The problematic aspect of South Indian films is actually their tendency to follow the same pattern – filmmakers repeat successful methods over and over, as long as the audience can take them. It is therefore no wonder that once in a while, an inconspicuous, low-budget film, whose main asset is originality, finds its way among mainstream blockbusters. And Soodhu Kavvum undoubtedly is such a film.
This directorial and screenwriting debut by Nalan Kumarasamy, who made do with a budget of 20 million rupees (nearly 7 million Czech crowns) and a group of lesser-known actors, doesn’t follow the pattern of conventional Tamil films, which focus on pleasing the spectator with ferociously edited musical sequences and over-realistic action scenes. On the contrary it sets the film on a thought-through story with a few crucial twists. The filmmakers actually openly make fun of conventions and Kollywood blockbuster clichés: song scenes take the form of short psychedelic scenes and the usual archetype Tamil action hero – a policeman with almost superhuman abilities – is the main antagonist.

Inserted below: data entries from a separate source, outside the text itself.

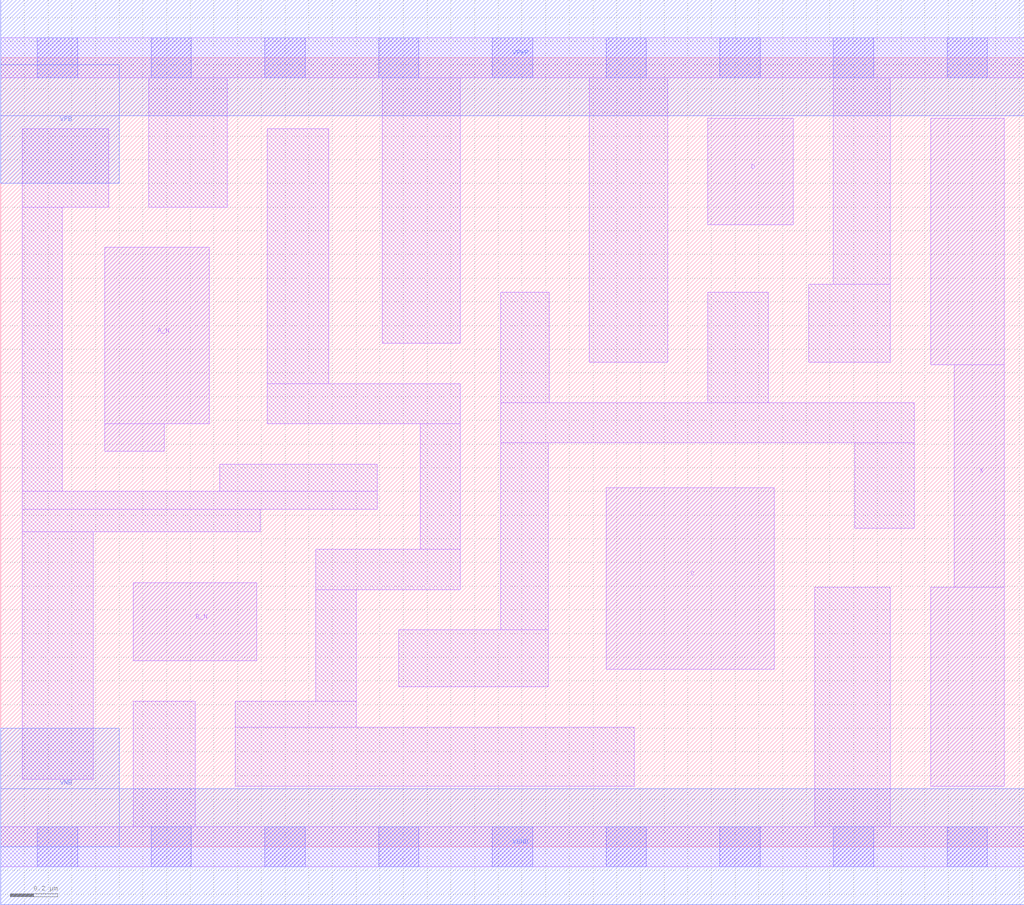
<source format=lef>
# Copyright 2020 The SkyWater PDK Authors
#
# Licensed under the Apache License, Version 2.0 (the "License");
# you may not use this file except in compliance with the License.
# You may obtain a copy of the License at
#
#     https://www.apache.org/licenses/LICENSE-2.0
#
# Unless required by applicable law or agreed to in writing, software
# distributed under the License is distributed on an "AS IS" BASIS,
# WITHOUT WARRANTIES OR CONDITIONS OF ANY KIND, either express or implied.
# See the License for the specific language governing permissions and
# limitations under the License.
#
# SPDX-License-Identifier: Apache-2.0

VERSION 5.5 ;
NAMESCASESENSITIVE ON ;
BUSBITCHARS "[]" ;
DIVIDERCHAR "/" ;
MACRO sky130_fd_sc_lp__and4bb_1
  CLASS CORE ;
  SOURCE USER ;
  ORIGIN  0.000000  0.000000 ;
  SIZE  4.320000 BY  3.330000 ;
  SYMMETRY X Y R90 ;
  SITE unit ;
  PIN A_N
    ANTENNAGATEAREA  0.126000 ;
    DIRECTION INPUT ;
    USE SIGNAL ;
    PORT
      LAYER li1 ;
        RECT 0.440000 1.670000 0.690000 1.785000 ;
        RECT 0.440000 1.785000 0.880000 2.530000 ;
    END
  END A_N
  PIN B_N
    ANTENNAGATEAREA  0.126000 ;
    DIRECTION INPUT ;
    USE SIGNAL ;
    PORT
      LAYER li1 ;
        RECT 0.560000 0.785000 1.080000 1.115000 ;
    END
  END B_N
  PIN C
    ANTENNAGATEAREA  0.126000 ;
    DIRECTION INPUT ;
    USE SIGNAL ;
    PORT
      LAYER li1 ;
        RECT 2.555000 0.750000 3.265000 1.515000 ;
    END
  END C
  PIN D
    ANTENNAGATEAREA  0.126000 ;
    DIRECTION INPUT ;
    USE SIGNAL ;
    PORT
      LAYER li1 ;
        RECT 2.985000 2.625000 3.345000 3.075000 ;
    END
  END D
  PIN X
    ANTENNADIFFAREA  0.556500 ;
    DIRECTION OUTPUT ;
    USE SIGNAL ;
    PORT
      LAYER li1 ;
        RECT 3.925000 0.255000 4.235000 1.095000 ;
        RECT 3.925000 2.035000 4.235000 3.075000 ;
        RECT 4.025000 1.095000 4.235000 2.035000 ;
    END
  END X
  PIN VGND
    DIRECTION INOUT ;
    USE GROUND ;
    PORT
      LAYER met1 ;
        RECT 0.000000 -0.245000 4.320000 0.245000 ;
    END
  END VGND
  PIN VNB
    DIRECTION INOUT ;
    USE GROUND ;
    PORT
      LAYER met1 ;
        RECT 0.000000 0.000000 0.500000 0.500000 ;
    END
  END VNB
  PIN VPB
    DIRECTION INOUT ;
    USE POWER ;
    PORT
      LAYER met1 ;
        RECT 0.000000 2.800000 0.500000 3.300000 ;
    END
  END VPB
  PIN VPWR
    DIRECTION INOUT ;
    USE POWER ;
    PORT
      LAYER met1 ;
        RECT 0.000000 3.085000 4.320000 3.575000 ;
    END
  END VPWR
  OBS
    LAYER li1 ;
      RECT 0.000000 -0.085000 4.320000 0.085000 ;
      RECT 0.000000  3.245000 4.320000 3.415000 ;
      RECT 0.090000  0.285000 0.390000 1.330000 ;
      RECT 0.090000  1.330000 1.095000 1.425000 ;
      RECT 0.090000  1.425000 1.590000 1.500000 ;
      RECT 0.090000  1.500000 0.260000 2.700000 ;
      RECT 0.090000  2.700000 0.455000 3.030000 ;
      RECT 0.560000  0.085000 0.820000 0.615000 ;
      RECT 0.625000  2.700000 0.955000 3.245000 ;
      RECT 0.925000  1.500000 1.590000 1.615000 ;
      RECT 0.990000  0.255000 2.675000 0.505000 ;
      RECT 0.990000  0.505000 1.500000 0.615000 ;
      RECT 1.125000  1.785000 1.940000 1.955000 ;
      RECT 1.125000  1.955000 1.385000 3.030000 ;
      RECT 1.330000  0.615000 1.500000 1.085000 ;
      RECT 1.330000  1.085000 1.940000 1.255000 ;
      RECT 1.610000  2.125000 1.940000 3.245000 ;
      RECT 1.680000  0.675000 2.310000 0.915000 ;
      RECT 1.770000  1.255000 1.940000 1.785000 ;
      RECT 2.110000  0.915000 2.310000 1.705000 ;
      RECT 2.110000  1.705000 3.855000 1.875000 ;
      RECT 2.110000  1.875000 2.315000 2.340000 ;
      RECT 2.485000  2.045000 2.815000 3.245000 ;
      RECT 2.985000  1.875000 3.240000 2.340000 ;
      RECT 3.410000  2.045000 3.755000 2.375000 ;
      RECT 3.435000  0.085000 3.755000 1.095000 ;
      RECT 3.515000  2.375000 3.755000 3.245000 ;
      RECT 3.605000  1.345000 3.855000 1.705000 ;
    LAYER mcon ;
      RECT 0.155000 -0.085000 0.325000 0.085000 ;
      RECT 0.155000  3.245000 0.325000 3.415000 ;
      RECT 0.635000 -0.085000 0.805000 0.085000 ;
      RECT 0.635000  3.245000 0.805000 3.415000 ;
      RECT 1.115000 -0.085000 1.285000 0.085000 ;
      RECT 1.115000  3.245000 1.285000 3.415000 ;
      RECT 1.595000 -0.085000 1.765000 0.085000 ;
      RECT 1.595000  3.245000 1.765000 3.415000 ;
      RECT 2.075000 -0.085000 2.245000 0.085000 ;
      RECT 2.075000  3.245000 2.245000 3.415000 ;
      RECT 2.555000 -0.085000 2.725000 0.085000 ;
      RECT 2.555000  3.245000 2.725000 3.415000 ;
      RECT 3.035000 -0.085000 3.205000 0.085000 ;
      RECT 3.035000  3.245000 3.205000 3.415000 ;
      RECT 3.515000 -0.085000 3.685000 0.085000 ;
      RECT 3.515000  3.245000 3.685000 3.415000 ;
      RECT 3.995000 -0.085000 4.165000 0.085000 ;
      RECT 3.995000  3.245000 4.165000 3.415000 ;
  END
END sky130_fd_sc_lp__and4bb_1

</source>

But the funniest is how Soodhu Kavvum digs into the tendency of Indian filmmakers to include at all costs a romantic side story, which is often not really elaborated: the main character is in love with a woman who exists only in his fertile imagination, and who simply disappears from the story at some point. Of course under somewhat bizarre circumstances.
The at first glance inconspicuous film eventually scored mainly with middle-class audiences in multiplexes, it made a profit almost thirty times its budget and ranked among the most successful Tamil films of the year. It even earned great praise from the critics, no wonder then that several remakes into various Indian languages are currently being planned. The Bollywood remake should be made by hitmaker Rohit Shetty, author of blockbusters Singham (2011) or Chennai Express (2013), which both greatly derived from the poetry so typical for South Indian movies.
Author: Miroslav Libicher
Not long ago, Nalan Kumarasamy’s career was headed into quite a different direction – event management and real estate – but then he heard about a TV show designed to identify the hidden talents of new age Tamil directors. He went on to make 8 short films during the show, which he won with Nenjukku Neethi, his entry for the final round. Soodhu Kavvum is his first feature film.